“Y dijo la madre del niño: Vive Jehová, y vive tu alma, que no te dejaré”
2 Reyes 4:30 RVR1960
Es el amor de madre un sentimiento misterioso, quizás solo comparable al amor de Dios. Es un amor que arriesga todo por sus hijos, pero cuando este es unido al poder de la fe, es imparable. Vemos que el contexto de esta porción bíblica se da en torno a una mujer sunamita, que habiendo atendido y servido a Eliseo con solicitud, recibe la bendición del Altísimo de tener un hijo. El niño creció, pero un día que se encontraba junto a su padre y hombres que segaban en el campo, se quejó de dolor de cabeza, y fue enviado a la madre, que le tuvo sentado en las rodillas hasta que él murió al mediodía. Ella, sin decir nada a nadie, ni su objetivo, colocó al niño en el cuarto hecho a Eliseo, y pidió que se le enalbardar una asna y se le diesen acompañantes para acudir al siervo de Dios. El esposo no entendía la razón de este pedido, pero la cumplió, y ella expuso con aflicción lo que había sucedido. Eliseo le dice a su criado que se preparase a salir, y llevase su báculo y lo colocase sobre el rostro del niño, sin saludar a nadie que se encontrase en el camino.
La madre, que había confiado en que en Dios tendría una solución a su problema, y decidida a que Eliseo, siervo de Dios, y no ningún otro, la socorriera, le hizo jurar por Dios y por el alma del profeta que no se iría de su lado hasta que se resolviese el asunto. Él se preparó y acudió con ella, orando por el niño y el Todopoderoso lo trajo de vuelta a la vida.
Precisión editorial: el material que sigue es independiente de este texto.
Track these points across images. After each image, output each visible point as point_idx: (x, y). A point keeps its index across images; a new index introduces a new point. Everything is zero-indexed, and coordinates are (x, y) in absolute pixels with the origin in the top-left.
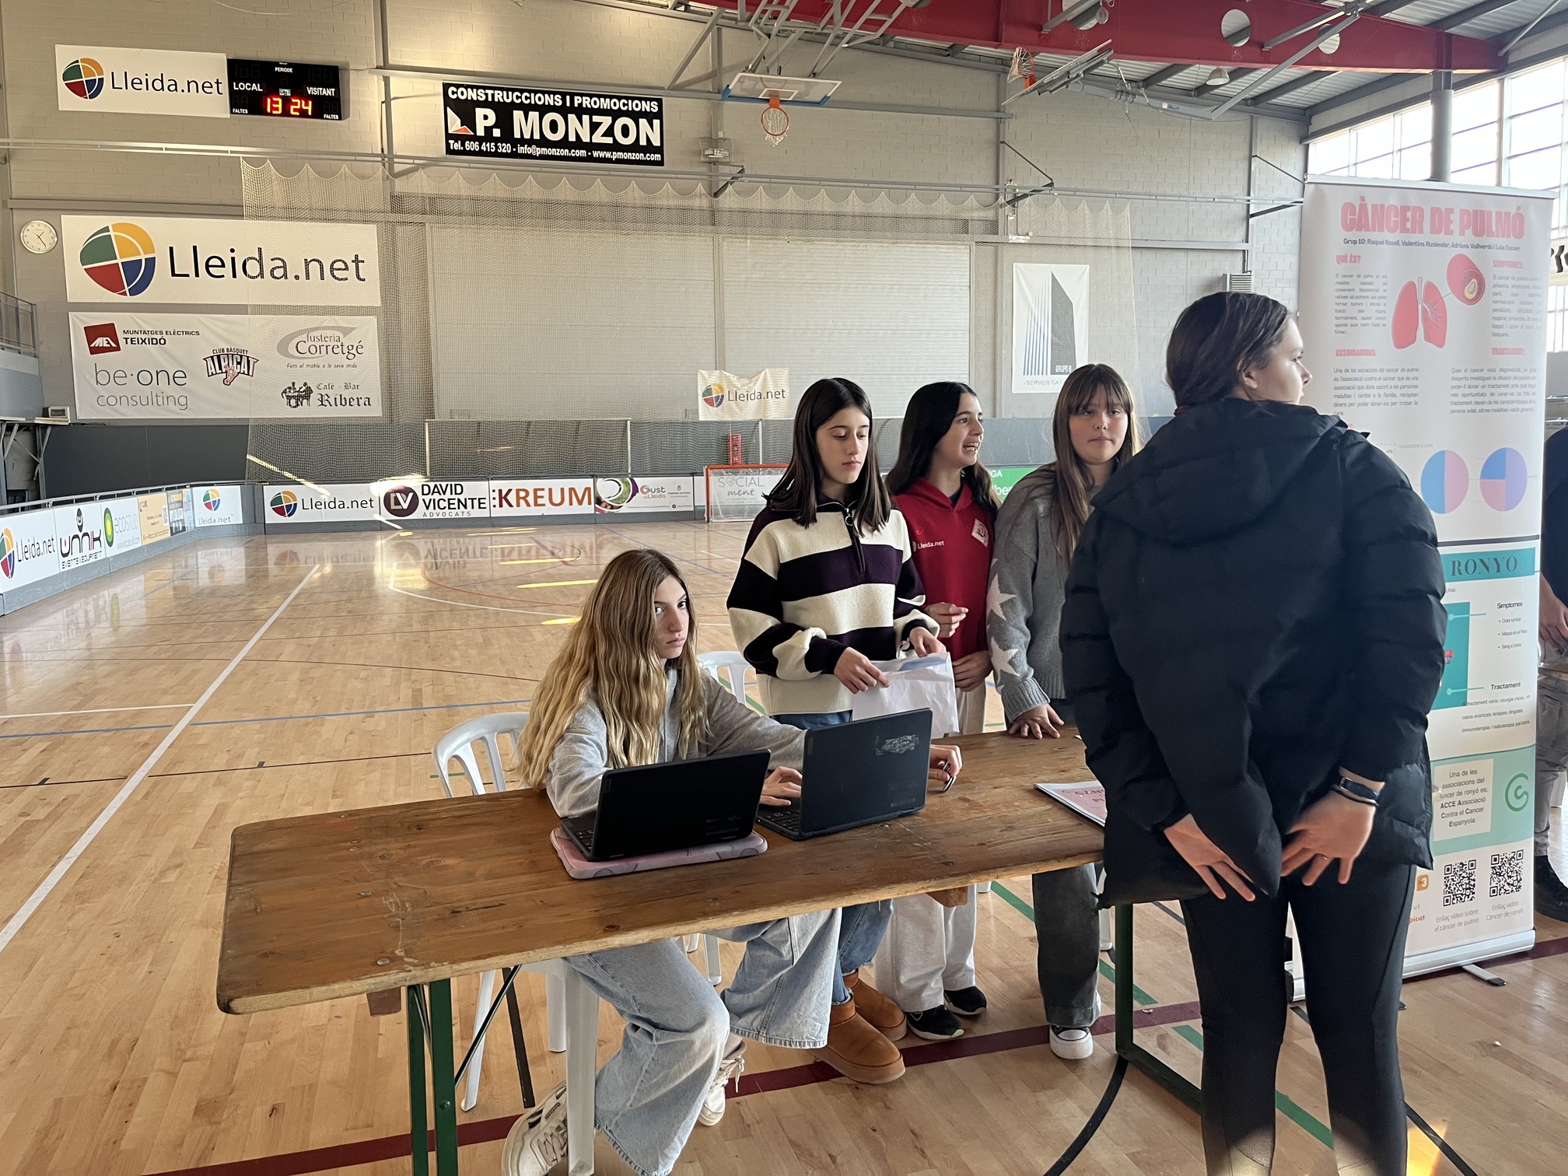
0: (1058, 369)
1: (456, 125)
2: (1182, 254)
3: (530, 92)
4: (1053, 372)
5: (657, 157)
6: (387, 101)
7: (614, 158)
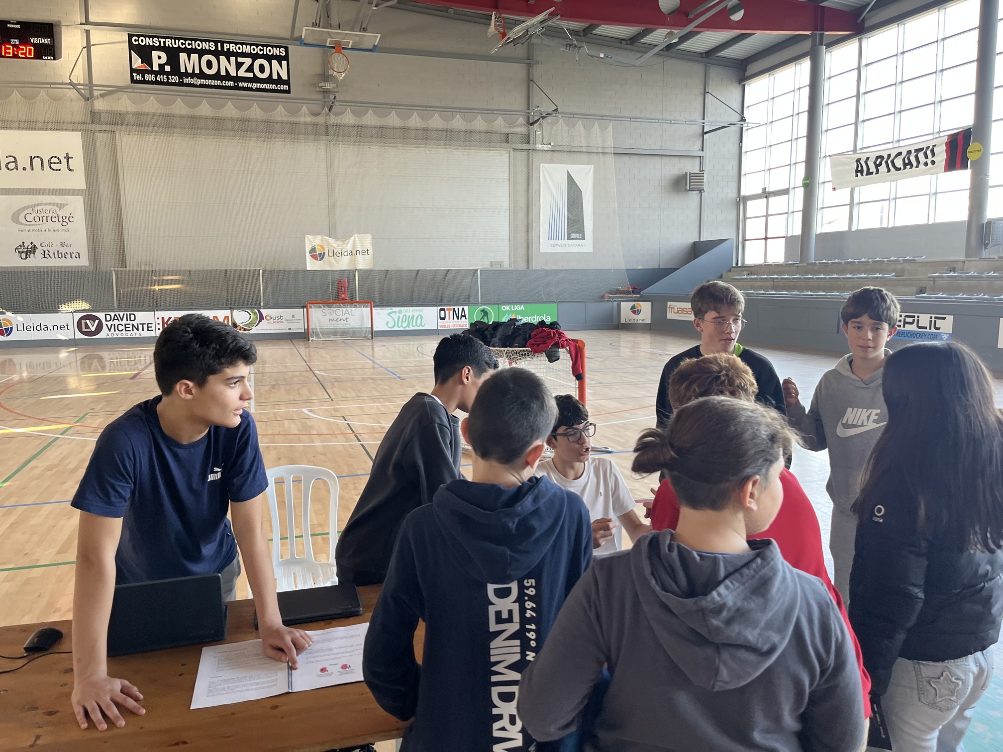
0: (573, 236)
1: (137, 63)
2: (657, 159)
3: (191, 40)
4: (569, 238)
5: (286, 87)
6: (88, 47)
7: (254, 87)
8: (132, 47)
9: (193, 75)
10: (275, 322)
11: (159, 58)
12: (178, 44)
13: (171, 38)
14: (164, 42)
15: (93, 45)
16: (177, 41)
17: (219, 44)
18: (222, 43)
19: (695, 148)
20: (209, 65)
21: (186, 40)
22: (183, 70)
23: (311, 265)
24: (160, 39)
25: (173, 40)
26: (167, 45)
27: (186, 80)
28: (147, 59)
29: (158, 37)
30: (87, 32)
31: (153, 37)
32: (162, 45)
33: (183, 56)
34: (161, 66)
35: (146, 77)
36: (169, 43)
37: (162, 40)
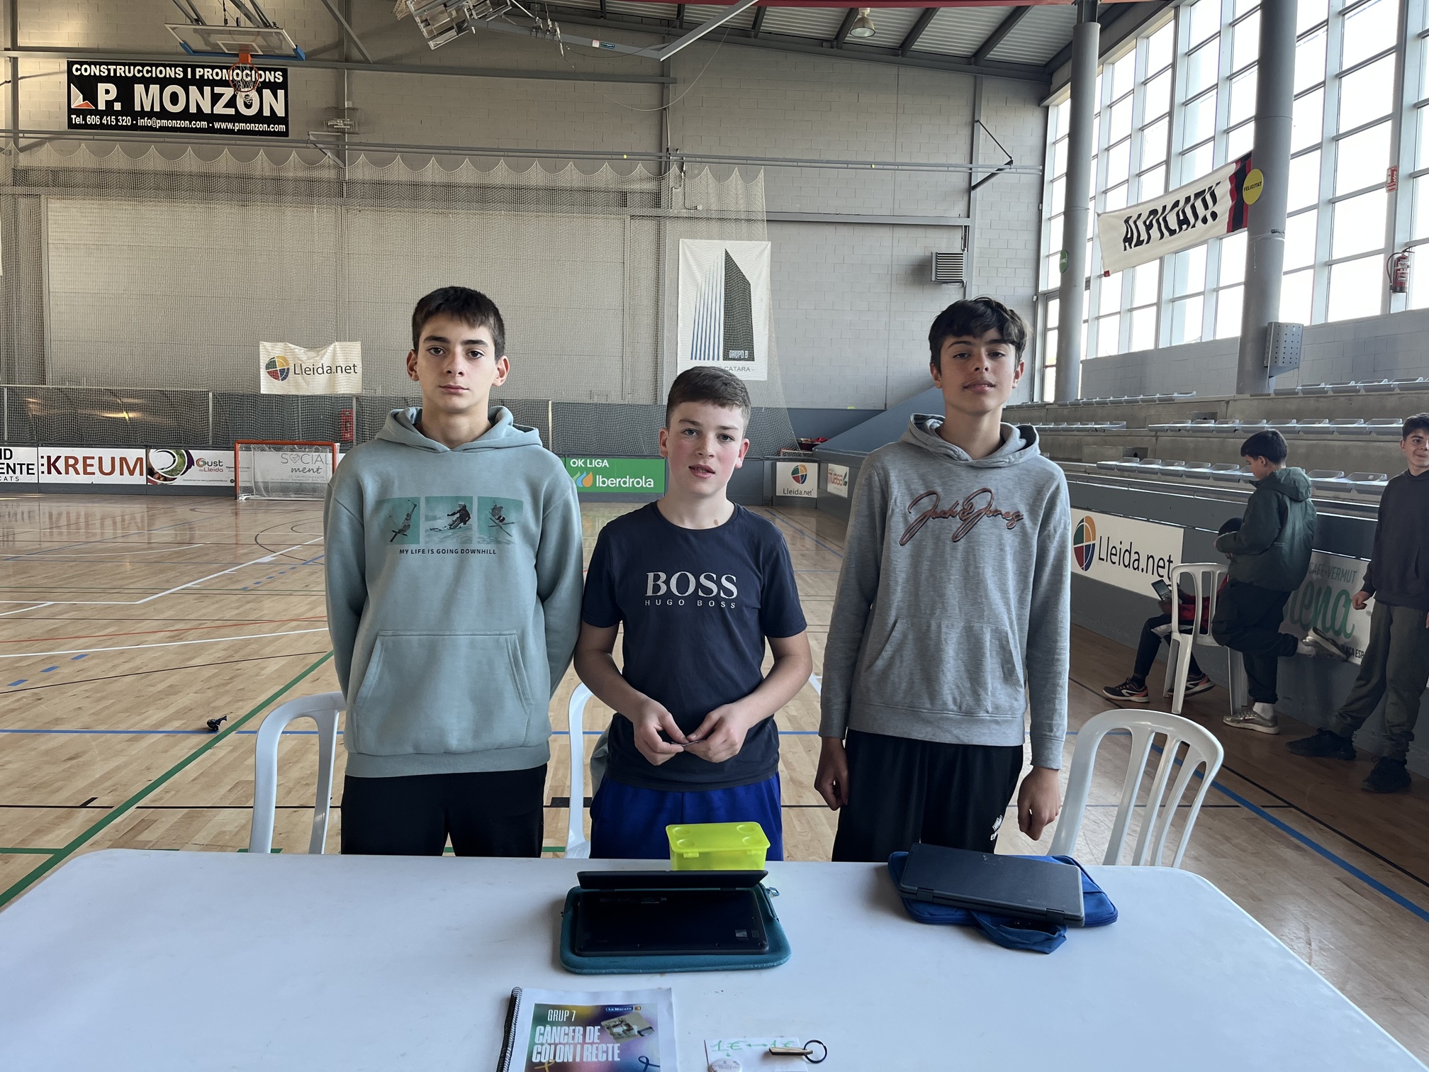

Esta madre demostró amor por su hijo, cuidándolo y velando en su dolencia, pero también fe en que Dios tendría una respuesta para la muerte de su hijo, tanto así que nunca mencionó que el niño estaba muerto, tanta era la certeza de que algo sucedería. Por amor a su hijo desafió cualquier tipo de costumbre o tradición, se expuso al enojo de su esposo, realizó un viaje hasta el monte Carmelo y aún exigió a Eliseo su intervención.
Una madre por sus hijos es capaz de cualquier cosa. Este sentimiento la lleva a realizar tareas titánicas, y a defender a sus vástagos a ultranza. Pero una madre que cree en Dios es sencillamente indetenible. La pasión de ellas intercediendo por los hijos, el clamor constante porque el Creador proteja a su descendencia, que los guíe, que los lleve por el camino correcto las convierte no solo en progenitoras amorosas, sino en guerreras espirituales que no conocen el cansancio o el desánimo. ¡Dios bendiga a todas las madres, especialmente a las madres cristianas!